> _Problem set_:
1. In the human choice prediction page, how many decisions does the dataset contain?
2. Continue the human choice prediction page from the point where it stops.
[[ Document passage open ]]
Human Choice Prediction
Human choice prediction in a language-based persuasion game using gut feelings and LLM-generated data.
This page introduces my main research focus during the first two years of my PhD: predicting human decisions in a language-based persuasion game.
The Setup
In a pair of papers (missing reference), written with my co-authors Omer Madmon, Reut Apel, Moshe Tennenholtz, and Roi Reichart, we designed a novel language-based persuasion game between two players: a human decision-maker and a bot playing the sender.
In each round, a hotel is drawn and presented to the bot, who knows whether it’s good or bad. The bot then chooses one of seven textual reviews to send to the human. The human, playing the role of a traveler, must decide whether to visit the hotel or not, based solely on the review and their prior experience with the bot.
The Dataset
To study this interaction at scale, we developed a mobile app in which human participants played this game against multiple bot agents. The result is a dataset of 87,204 decisions from 245 unique human players, each of whom played against six expert bots until they managed to “beat” each one.
[[ Document passage closed ]]
[[ Study material open ]]
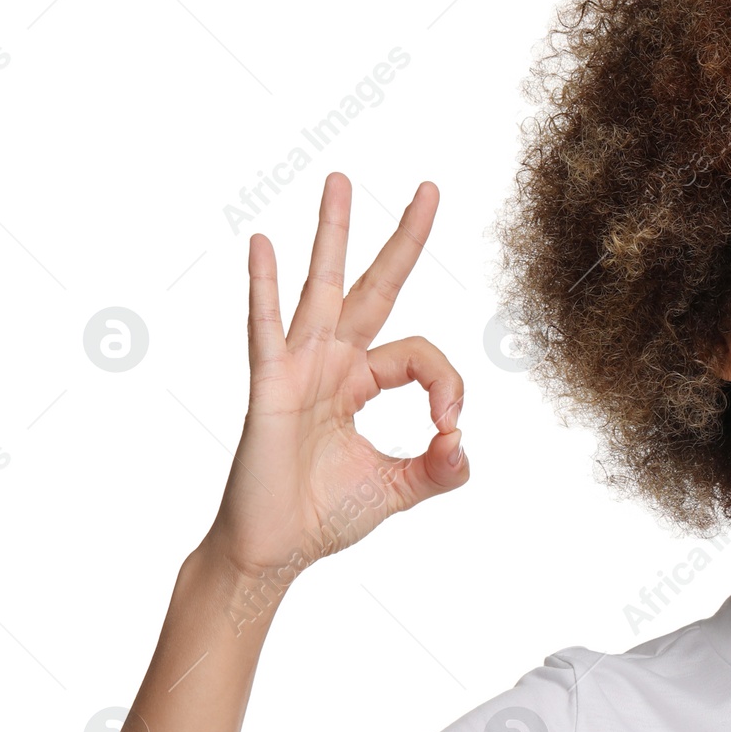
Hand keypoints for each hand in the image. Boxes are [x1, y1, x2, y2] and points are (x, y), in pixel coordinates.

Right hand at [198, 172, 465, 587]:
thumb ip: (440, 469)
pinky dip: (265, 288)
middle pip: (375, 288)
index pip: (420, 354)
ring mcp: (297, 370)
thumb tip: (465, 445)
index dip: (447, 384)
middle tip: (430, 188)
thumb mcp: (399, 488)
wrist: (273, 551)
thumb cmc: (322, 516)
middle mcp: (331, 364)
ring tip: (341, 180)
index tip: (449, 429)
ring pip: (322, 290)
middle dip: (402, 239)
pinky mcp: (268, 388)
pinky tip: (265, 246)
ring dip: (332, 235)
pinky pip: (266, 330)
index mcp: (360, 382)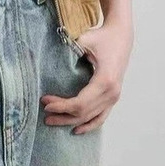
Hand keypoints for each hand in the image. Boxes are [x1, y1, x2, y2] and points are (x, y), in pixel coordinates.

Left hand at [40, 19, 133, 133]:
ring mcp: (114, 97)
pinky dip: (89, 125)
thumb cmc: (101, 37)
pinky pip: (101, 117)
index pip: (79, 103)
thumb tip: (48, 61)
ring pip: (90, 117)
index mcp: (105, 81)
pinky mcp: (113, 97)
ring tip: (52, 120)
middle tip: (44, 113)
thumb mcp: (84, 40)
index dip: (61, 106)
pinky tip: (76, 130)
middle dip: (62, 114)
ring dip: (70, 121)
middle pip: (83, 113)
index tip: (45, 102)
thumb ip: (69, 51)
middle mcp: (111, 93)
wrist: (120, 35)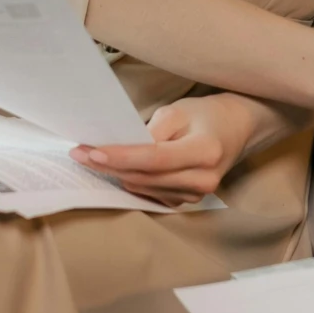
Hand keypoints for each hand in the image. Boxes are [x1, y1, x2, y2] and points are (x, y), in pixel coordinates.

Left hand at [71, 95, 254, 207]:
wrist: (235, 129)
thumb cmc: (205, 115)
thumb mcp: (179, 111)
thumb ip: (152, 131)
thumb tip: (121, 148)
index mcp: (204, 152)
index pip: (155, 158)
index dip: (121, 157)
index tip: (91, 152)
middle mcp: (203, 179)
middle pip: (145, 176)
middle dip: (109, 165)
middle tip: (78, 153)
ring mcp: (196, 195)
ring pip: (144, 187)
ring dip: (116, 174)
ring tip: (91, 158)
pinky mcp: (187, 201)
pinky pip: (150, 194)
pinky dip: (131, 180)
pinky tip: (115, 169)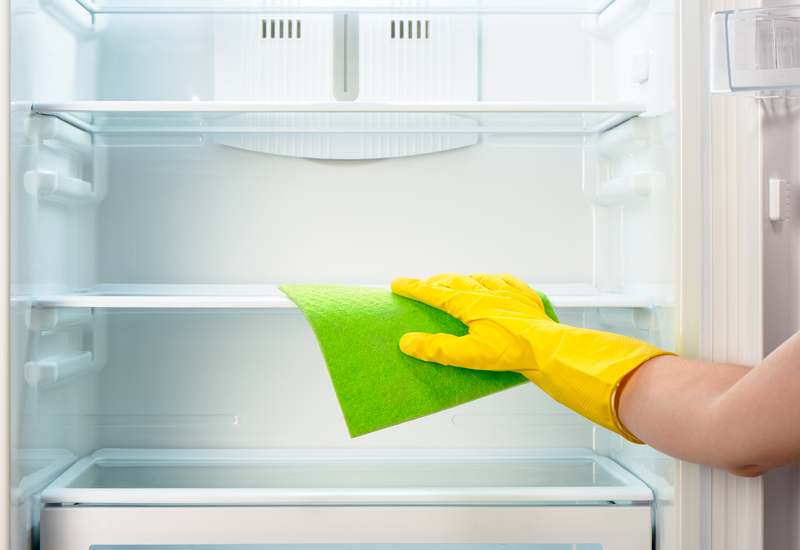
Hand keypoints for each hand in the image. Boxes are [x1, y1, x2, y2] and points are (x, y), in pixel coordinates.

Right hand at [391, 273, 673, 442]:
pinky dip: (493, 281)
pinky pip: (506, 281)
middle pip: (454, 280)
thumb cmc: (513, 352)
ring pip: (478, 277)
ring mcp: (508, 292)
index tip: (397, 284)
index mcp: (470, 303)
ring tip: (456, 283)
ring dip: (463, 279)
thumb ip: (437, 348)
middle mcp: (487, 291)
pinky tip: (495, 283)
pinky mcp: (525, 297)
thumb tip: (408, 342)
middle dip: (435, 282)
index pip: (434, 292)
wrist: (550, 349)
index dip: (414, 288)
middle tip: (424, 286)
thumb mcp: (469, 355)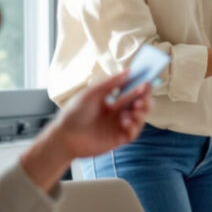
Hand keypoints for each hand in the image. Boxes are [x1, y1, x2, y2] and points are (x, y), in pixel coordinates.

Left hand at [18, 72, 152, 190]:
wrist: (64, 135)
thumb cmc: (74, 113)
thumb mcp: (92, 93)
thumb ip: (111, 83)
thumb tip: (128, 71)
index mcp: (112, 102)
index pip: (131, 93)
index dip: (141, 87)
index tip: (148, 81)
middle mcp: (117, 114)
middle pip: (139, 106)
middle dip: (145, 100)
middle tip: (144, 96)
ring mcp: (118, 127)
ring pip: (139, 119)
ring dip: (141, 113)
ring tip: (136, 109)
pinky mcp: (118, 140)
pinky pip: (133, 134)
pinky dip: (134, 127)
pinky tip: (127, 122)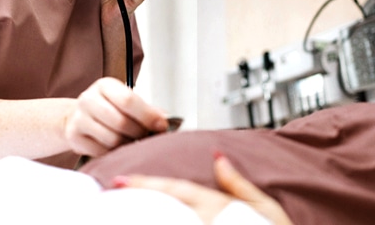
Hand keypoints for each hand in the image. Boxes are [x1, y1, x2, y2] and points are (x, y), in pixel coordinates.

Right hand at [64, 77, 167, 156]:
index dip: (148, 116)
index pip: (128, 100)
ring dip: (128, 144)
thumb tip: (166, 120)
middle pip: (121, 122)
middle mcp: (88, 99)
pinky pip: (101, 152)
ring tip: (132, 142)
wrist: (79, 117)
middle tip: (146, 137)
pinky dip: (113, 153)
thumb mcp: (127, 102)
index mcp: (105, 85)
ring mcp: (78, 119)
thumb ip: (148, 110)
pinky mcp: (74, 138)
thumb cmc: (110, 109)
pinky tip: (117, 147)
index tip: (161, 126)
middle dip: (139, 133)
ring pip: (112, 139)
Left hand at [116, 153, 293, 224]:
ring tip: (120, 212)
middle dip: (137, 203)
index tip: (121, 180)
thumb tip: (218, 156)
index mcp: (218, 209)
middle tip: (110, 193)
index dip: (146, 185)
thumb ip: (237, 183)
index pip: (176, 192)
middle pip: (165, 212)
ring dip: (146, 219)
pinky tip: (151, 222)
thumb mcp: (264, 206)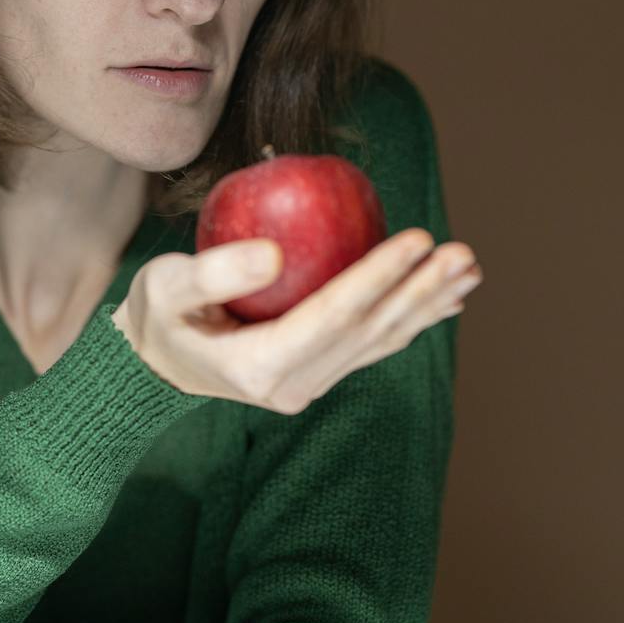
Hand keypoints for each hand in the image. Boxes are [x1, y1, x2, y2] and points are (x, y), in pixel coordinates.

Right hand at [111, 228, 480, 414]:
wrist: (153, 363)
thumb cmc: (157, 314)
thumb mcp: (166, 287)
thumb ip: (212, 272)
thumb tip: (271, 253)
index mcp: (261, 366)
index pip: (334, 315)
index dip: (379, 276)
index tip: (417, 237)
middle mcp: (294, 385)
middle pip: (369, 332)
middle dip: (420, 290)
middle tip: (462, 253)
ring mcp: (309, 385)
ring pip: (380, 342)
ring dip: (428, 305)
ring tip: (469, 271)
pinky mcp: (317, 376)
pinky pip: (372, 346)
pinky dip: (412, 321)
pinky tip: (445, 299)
[[ Study material closed ]]
> _Task-by-task answers_:
1. 87,204 decisions

2.
We divided the participants into a training set (210 players) and a test set (35 players), with each group playing against a different set of bots. To our knowledge, this is the largest dataset of human decisions in a language-based game-theoretic setting. The dataset is presented in our first paper (missing reference) and is available on Kaggle at this like.
Predicting Human Decisions: The Off-Policy Setup
Both papers focus on predicting the human player’s next move, given the hotel review and their full interaction history up to that point.
In the first paper (missing reference) we tackled the off-policy evaluation setting: predicting human decisions when interacting with previously unseen bot strategies, i.e., test-set agents that differ from those seen during training.
While this dataset is rich, modeling human behavior under unseen conditions remains difficult due to limited coverage of the vast space of possible interactions. To tackle this we proposed a simulation-based approach: we generate synthetic but realistic human decisions using interpretable heuristics. This approach enables us to (1) Augment training with additional trajectories; (2) Introduce behavioral diversity; And most importantly: (3) generalize to unseen bots.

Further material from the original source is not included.